Ramírez Marín, el político más incongruente de la historia
El senador priista Jorge Carlos Ramírez Marín quiere dinamitar la relación cordial de los gobernadores con López Obrador; pero cuando Peña Nieto fue presidente de México se la pasaba aplaudiéndole y defendiéndolo. Nunca hizo nada por los ciudadanos
Fuente: REDACCION

No cabe duda que el senador priista Jorge Carlos Ramírez Marín es quizá el polítiico yucateco más incongruente de la historia, pues ahora critica la relación cordial de los gobernadores con el presidente de la República pero del 2012 al 2018 se la pasó alabando al entonces presidente Enrique Peña Nieto y al entonces gobernador Rolando Zapata Bello, ambos de su partido político.

Ahora el senador se rasga las vestiduras y condena la buena relación que tienen la mayoría de los gobernadores con Andrés Manuel López Obrador.

Sin embargo cuando Peña Nieto era el presidente del país aplaudía como foca todas acciones que cometía para destrozar la economía de México.
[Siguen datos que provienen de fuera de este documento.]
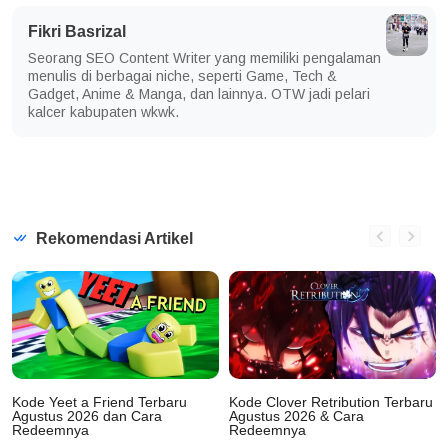
Fikri Basrizal
Seorang SEO Content Writer yang memiliki pengalaman
menulis di berbagai niche, seperti Game, Tech &
Gadget, Anime & Manga, dan lainnya. OTW jadi pelari
kalcer kabupaten wkwk.
Rekomendasi Artikel
Kode Yeet a Friend Terbaru
Kode Clover Retribution Terbaru
Agustus 2026 dan Cara
Agustus 2026 & Cara
Redeemnya
Redeemnya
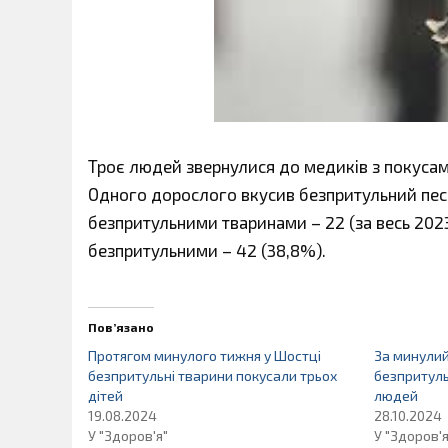
Троє людей звернулися до медиків з покусами
Одного дорослого вкусив безпритульний пес. 
безпритульними тваринами – 22 (за весь 2023
безпритульними – 42 (38,8%).
Пов’язано
Протягом минулого тижня у Шостці
За минулий
безпритульні тварини покусали трьох
безпритуль
дітей
людей
19.08.2024
28.10.2024
У "Здоров'я"
У "Здоров'я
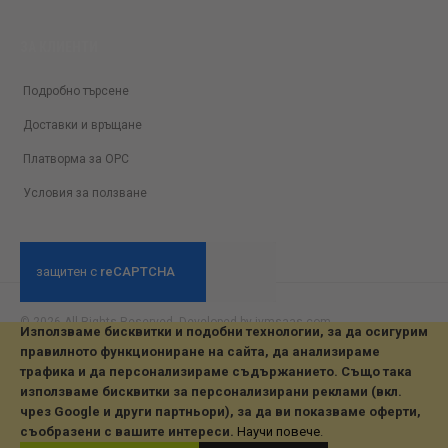
ЗА КЛИЕНТИ
Подробно търсене
Доставки и връщане
Платворма за ОРС
Условия за ползване
© 2026 All Rights Reserved. Developed by jvmsaas.com
Използваме бисквитки и подобни технологии, за да осигурим
***
правилното функциониране на сайта, да анализираме
трафика и да персонализираме съдържанието. Също така
използваме бисквитки за персонализирани реклами (вкл.
чрез Google и други партньори), за да ви показваме оферти,
съобразени с вашите интереси.
Научи повече
.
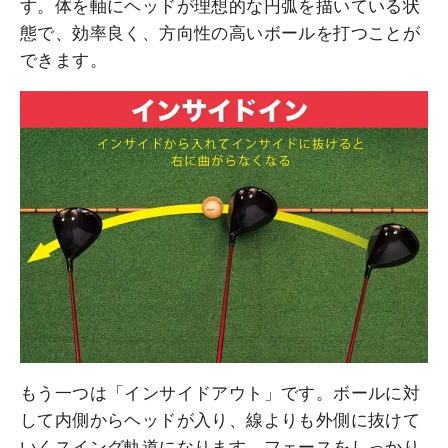
す。体を軸にヘッドが理想的な円弧を描いている状
態で、効率良く、方向性の高いボールを打つことが
できます。
もう一つは「インサイドアウト」です。ボールに対
して内側からヘッドが入り、線よりも外側に抜けて
いくスイング軌道になります。フェースをしっかり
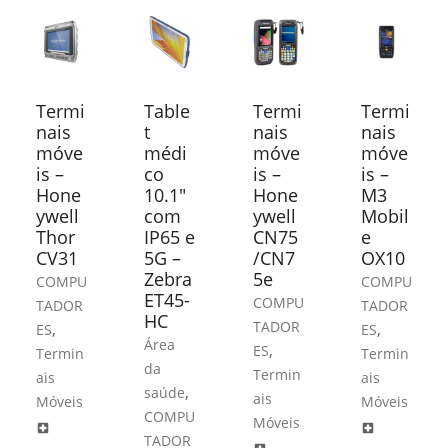
Termi
Table
Termi
Termi
nais
t
nais
nais
móve
médi
móve
móve
is –
co
is –
is –
Hone
10.1″
Hone
M3
ywell
com
ywell
Mobil
Thor
IP65 e
CN75
e
CV31
5G –
/CN7
OX10
Zebra
5e
COMPU
COMPU
ET45-
COMPU
TADOR
TADOR
HC
TADOR
,
,
ES
ES
Área
,
ES
Termin
Termin
da
Termin
ais
ais
,
saúde
ais
Móveis
Móveis
COMPU
Móveis
local_hospital
local_hospital
TADOR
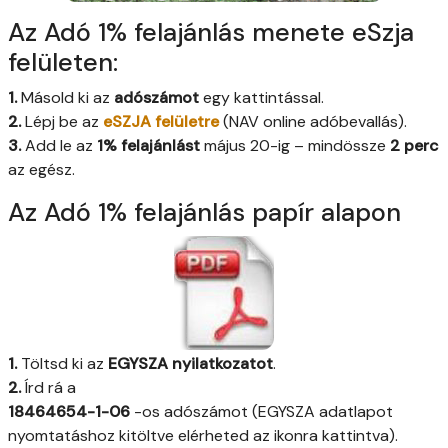
Az Adó 1% felajánlás menete eSzja
felületen:
1.
Másold ki az
adószámot
egy kattintással.
2.
Lépj be az
eSZJA felületre
(NAV online adóbevallás).
3.
Add le az
1% felajánlást
május 20-ig – mindössze
2 perc
az egész.
Az Adó 1% felajánlás papír alapon
1.
Töltsd ki az
EGYSZA nyilatkozatot
.
2.
Írd rá a
18464654-1-06
-os adószámot (EGYSZA adatlapot
nyomtatáshoz kitöltve elérheted az ikonra kattintva).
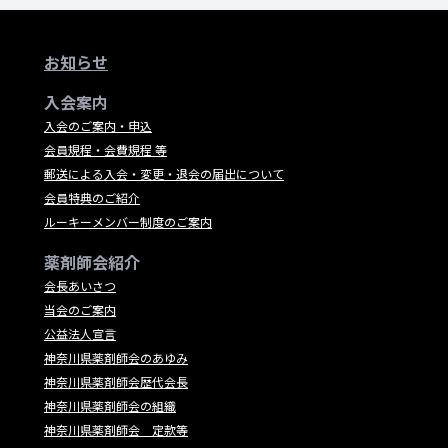
お知らせ
入会案内
入会のご案内・申込
会員規程・会費規程 等
郵送による入会・変更・退会の届出について
会員特典のご紹介
ルーキーメンバー制度のご案内
薬剤師会紹介
会長あいさつ
当会のご案内
公益法人宣言
神奈川県薬剤師会のあゆみ
神奈川県薬剤師会歴代会長
神奈川県薬剤師会の組織
神奈川県薬剤師会 定款等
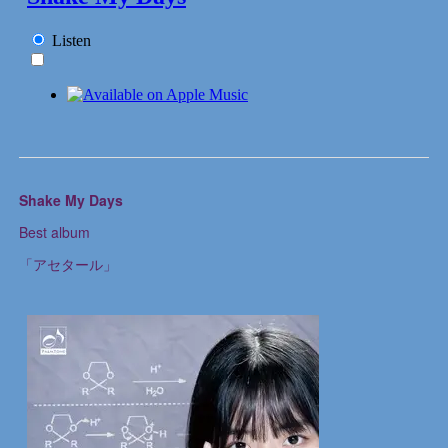
Shake My Days
Best album
「アセタール」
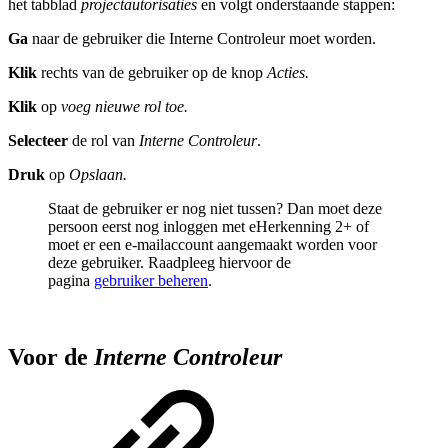
het tabblad
projectautorisaties
en volgt onderstaande stappen:
Ga
naar de gebruiker die Interne Controleur moet worden.
Klik
rechts van de gebruiker op de knop
Acties.
Klik
op
voeg nieuwe rol toe.
Selecteer
de rol van
Interne Controleur
.
Druk
op
Opslaan.
Staat de gebruiker er nog niet tussen? Dan moet deze
persoon eerst nog inloggen met eHerkenning 2+ of
moet er een e-mailaccount aangemaakt worden voor
deze gebruiker. Raadpleeg hiervoor de
pagina
gebruiker beheren
.
Voor de
Interne Controleur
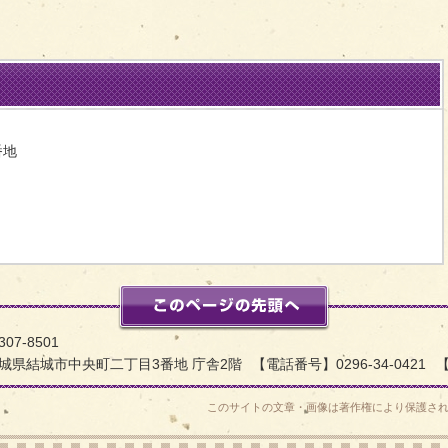
番地
問い合わせをする
このページの先頭
フィルムコミッション
307-8501
城県結城市中央町二丁目3番地 庁舎2階
【電話番号】0296-34-0421
【
このサイトの文章・画像は著作権により保護さ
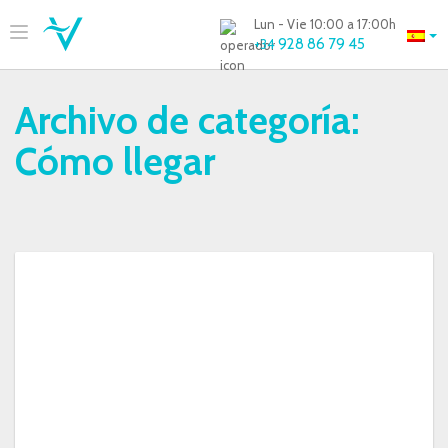
Lun - Vie 10:00 a 17:00h
928 86 79 45
+34
Archivo de categoría:
Cómo llegar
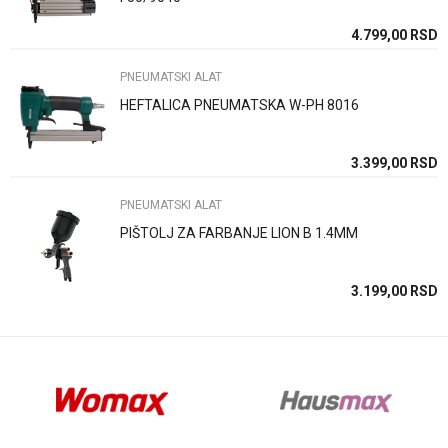
SD
4.799,00
RSD
PNEUMATSKI ALAT
HEFTALICA PNEUMATSKA W-PH 8016
Anti-spam zaštita - izračunajte koliko je 4 + 1 :
SD
3.399,00
RSD
PNEUMATSKI ALAT
POŠALJI
PIŠTOLJ ZA FARBANJE LION B 1.4MM
SD
3.199,00
RSD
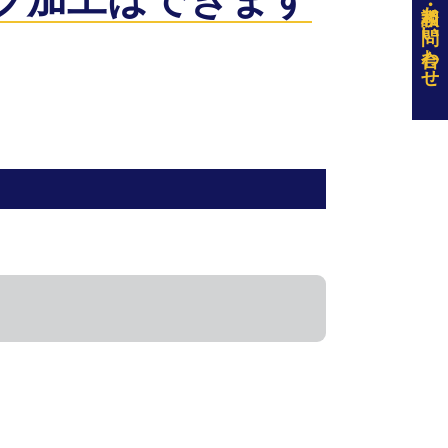
お問い合わせ
題無く対応可能です。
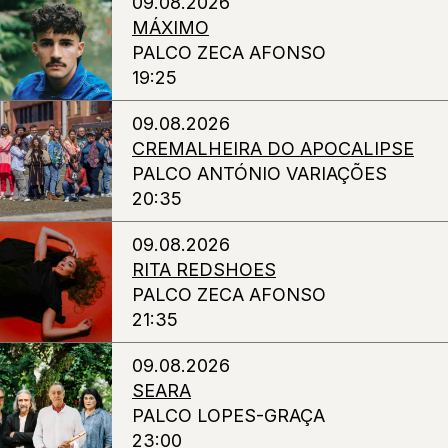
09.08.2026
MÁXIMO
PALCO ZECA AFONSO
19:25
09.08.2026
CREMALHEIRA DO APOCALIPSE
PALCO ANTÓNIO VARIAÇÕES
20:35
09.08.2026
RITA REDSHOES
PALCO ZECA AFONSO
21:35
09.08.2026
SEARA
PALCO LOPES-GRAÇA
23:00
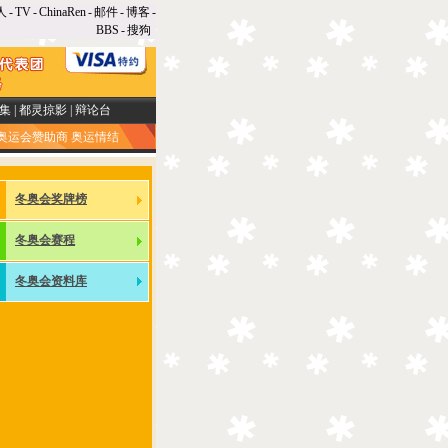
人
-
TV
-
ChinaRen
-
邮件
-
博客
-
BBS
-
搜狗
集
|
都灵掠影
|
辩论台
奥运会赞助商
奥运情结
冬奥会奖牌榜
冬奥会赛程
冬奥会资料库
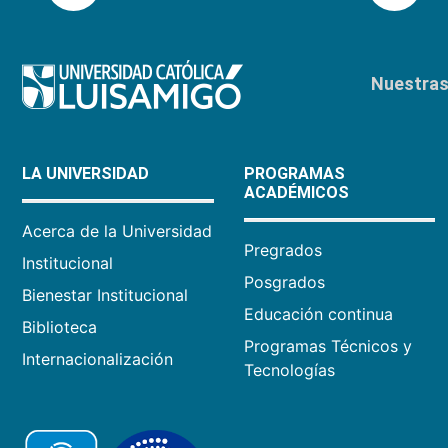
Nuestras 
LA UNIVERSIDAD
PROGRAMAS
ACADÉMICOS
Acerca de la Universidad
Pregrados
Institucional
Posgrados
Bienestar Institucional
Educación continua
Biblioteca
Programas Técnicos y
Internacionalización
Tecnologías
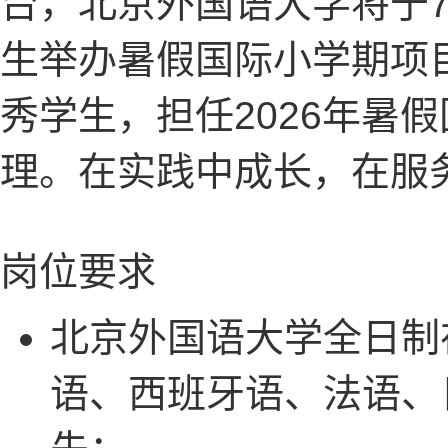
台，北京外国语大学将于7
生举办暑假国际小学期项
秀学生，担任2026年暑
理。在实践中成长，在服
岗位要求
北京外国语大学全日制
语、西班牙语、法语、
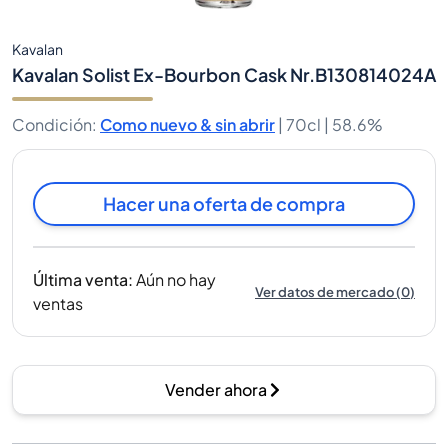
Kavalan
Kavalan Solist Ex-Bourbon Cask Nr.B130814024A
Condición
:
Como nuevo & sin abrir
|
70cl |
58.6%
Hacer una oferta de compra
Última venta
:
Aún no hay
Ver datos de mercado
(
0
)
ventas
Vender ahora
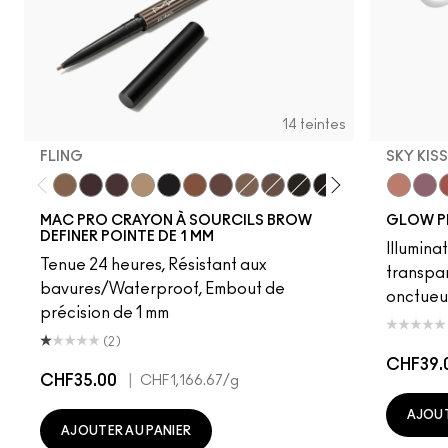
14 teintes
FLING
SKY KIS
Fling
Genuine Aubergine
Hickory
Omega
Onyx
Penny
Strut
Brunette
Lingering
Spiked
Stud
Stylized
Taupe
Sky Kiss
Thunde
Suns
C
MAC PRO CRAYON À SOURCILS BROW
GLOW P
DEFINER POINTE DE 1 MM
Illumina
Tenue 24 heures, Résistant aux
transpa
bavures/Waterproof, Embout de
onctueu
précision de 1 mm
(2)
CHF39.
CHF35.00
|
CHF1,166.67
/g
AJOUT
AJOUTER AU PANIER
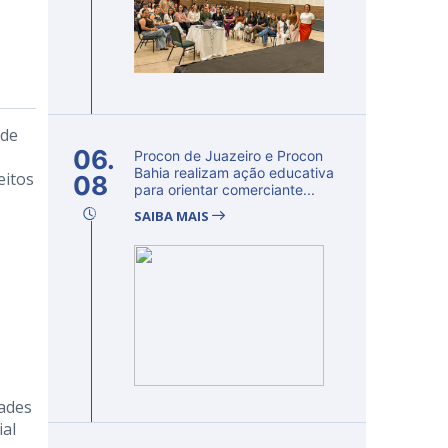
 de
06.
Procon de Juazeiro e Procon
Bahia realizam ação educativa
eitos
08
para orientar comerciante...
SAIBA MAIS
dades
ial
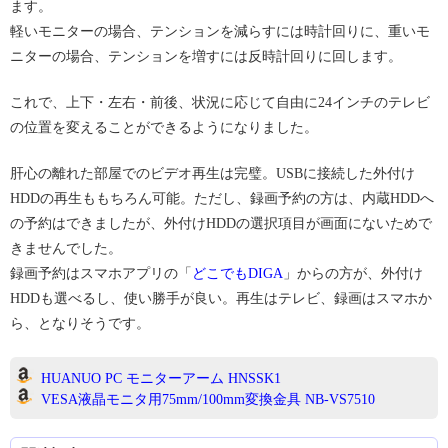
ます。
軽いモニターの場合、テンションを減らすには時計回りに、重いモ
ニターの場合、テンションを増すには反時計回りに回します。
これで、上下・左右・前後、状況に応じて自由に24インチのテレビ
の位置を変えることができるようになりました。
肝心の離れた部屋でのビデオ再生は完璧。USBに接続した外付け
HDDの再生ももちろん可能。ただし、録画予約の方は、内蔵HDDへ
の予約はできましたが、外付けHDDの選択項目が画面にないためで
きませんでした。
録画予約はスマホアプリの「
どこでもDIGA
」からの方が、外付け
HDDも選べるし、使い勝手が良い。再生はテレビ、録画はスマホか
ら、となりそうです。
HUANUO PC モニターアーム HNSSK1
VESA液晶モニタ用75mm/100mm変換金具 NB-VS7510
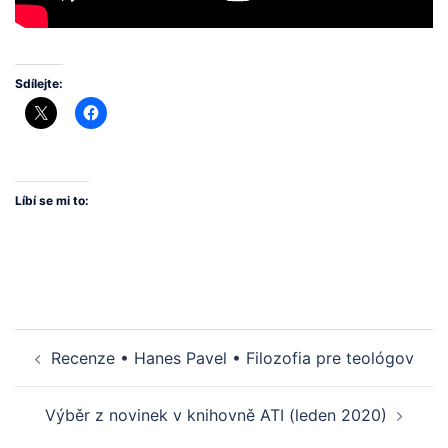
Sdílejte:
Líbí se mi to:
Post
Recenze • Hanes Pavel • Filozofia pre teológov
navigation
Výběr z novinek v knihovně ATI (leden 2020)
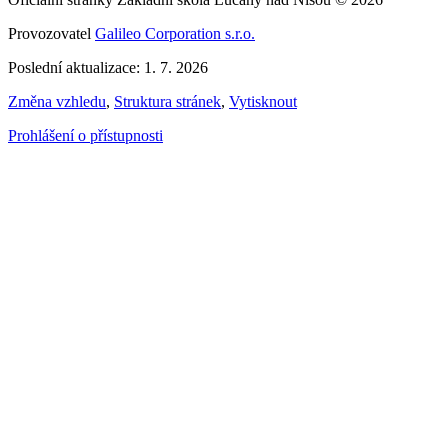
Provozovatel
Galileo Corporation s.r.o.
Poslední aktualizace: 1. 7. 2026
Změna vzhledu
,
Struktura stránek
,
Vytisknout
Prohlášení o přístupnosti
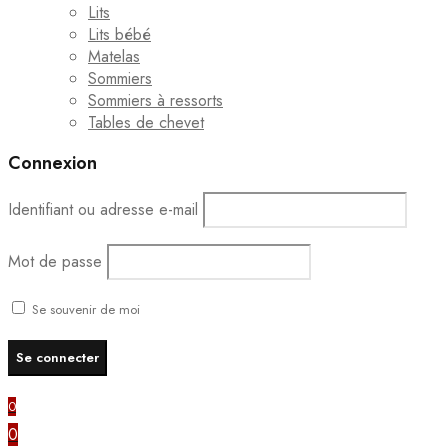
Lits
Lits bébé
Matelas
Sommiers
Sommiers à ressorts
Tables de chevet
Connexion
Identifiant ou adresse e-mail
Mot de passe
Se souvenir de moi
0
0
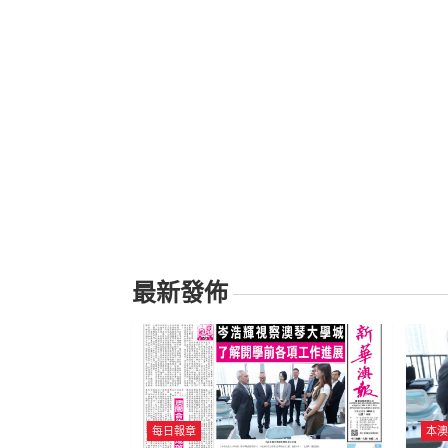
最新發佈
每日報章
本澳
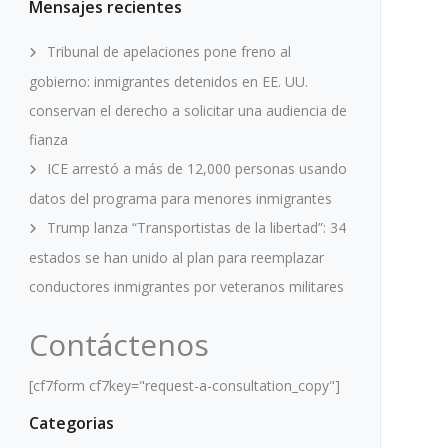
Mensajes recientes
Tribunal de apelaciones pone freno al
gobierno: inmigrantes detenidos en EE. UU.
conservan el derecho a solicitar una audiencia de
fianza
ICE arrestó a más de 12,000 personas usando
datos del programa para menores inmigrantes
Trump lanza “Transportistas de la libertad”: 34
estados se han unido al plan para reemplazar
conductores inmigrantes por veteranos militares
Contáctenos
[cf7form cf7key="request-a-consultation_copy"]
Categorias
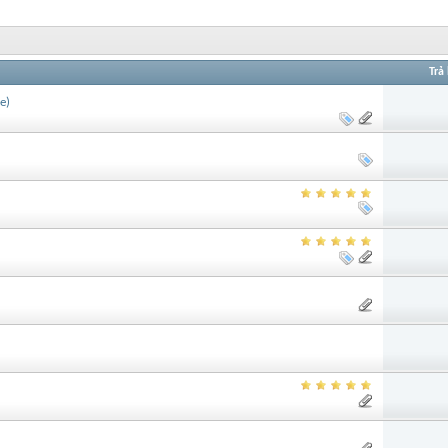
Trả 
e)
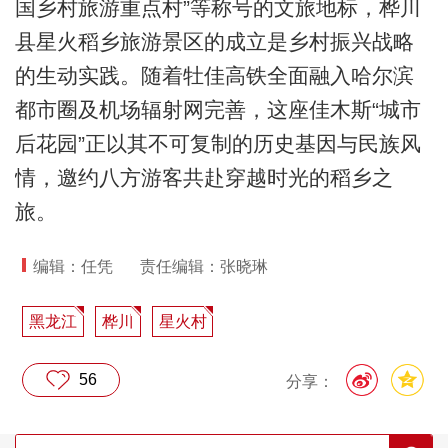
国乡村旅游重点村”等称号的文旅地标，桦川
县星火稻乡旅游景区的成立是乡村振兴战略
的生动实践。随着牡佳高铁全面融入哈尔滨
都市圈及机场辐射网完善，这座佳木斯“城市
后花园”正以其不可复制的历史基因与民族风
情，邀约八方游客共赴穿越时光的稻乡之
旅。
编辑：任凭
责任编辑：张晓琳
黑龙江
桦川
星火村
56
分享：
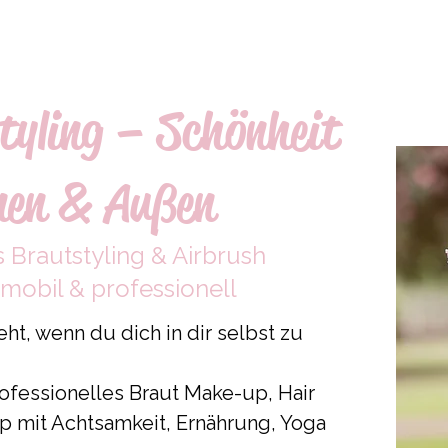
tyling – Schönheit
nen & Außen
 Brautstyling & Airbrush
mobil & professionell
ht, wenn du dich in dir selbst zu
ofessionelles Braut Make-up, Hair
p mit Achtsamkeit, Ernährung, Yoga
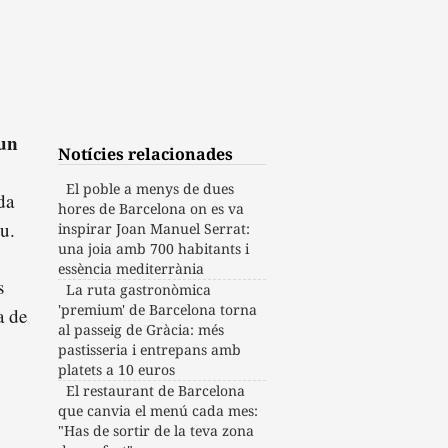
 un
Notícies relacionades
El poble a menys de dues
da
hores de Barcelona on es va
u.
inspirar Joan Manuel Serrat:
una joia amb 700 habitants i
essència mediterrània
s
La ruta gastronòmica
'premium' de Barcelona torna
a de
al passeig de Gràcia: més
pastisseria i entrepans amb
platets a 10 euros
El restaurant de Barcelona
que canvia el menú cada mes:
"Has de sortir de la teva zona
Por supuesto, el yucateco fue dos años y medio titular de la Sedatu hasta que le pidieron su renuncia y luego le regalaron una diputación federal plurinominal.

En el regimen de Peña Nieto, el trapecista político yucateco jamás criticó el sistema, al contrario, hasta aplaudía y justificaba cada error que cometía el mandatario mexiquense, lógico, no iba a morder la mano que le da de comer.

Ahora, como es oposición, quiere dinamitar la relación estable que tienen los mandatarios estatales con el Ejecutivo federal.

La historia de Ramírez es una completa incongruencia política. Para empezar, en el 2018 ganó por primera vez en su extensa vida un cargo de elección popular, ya que siempre había recibido diputaciones plurinominales.

Recordemos que cuando cobró como diputado federal plurinonimal del 2009 al 2012 encabezó una “lucha” para obligar al gobierno federal (entonces panista) a bajar las tarifas de electricidad en Yucatán.

Cuando Peña Nieto recuperó para el PRI la presidencia se olvidó de su “causa”, y hasta estuvo de acuerdo que Peña subiría las tarifas de electricidad y que vendiera Pemex mediante la denominada reforma energética.

En otras palabras, solo se acuerda de los ciudadanos cuando es oposición; cuando el PRI ocupa el poder ni por error se acuerda de los yucatecos. Y aún con esa historia de incongruencias sueña con ser gobernador.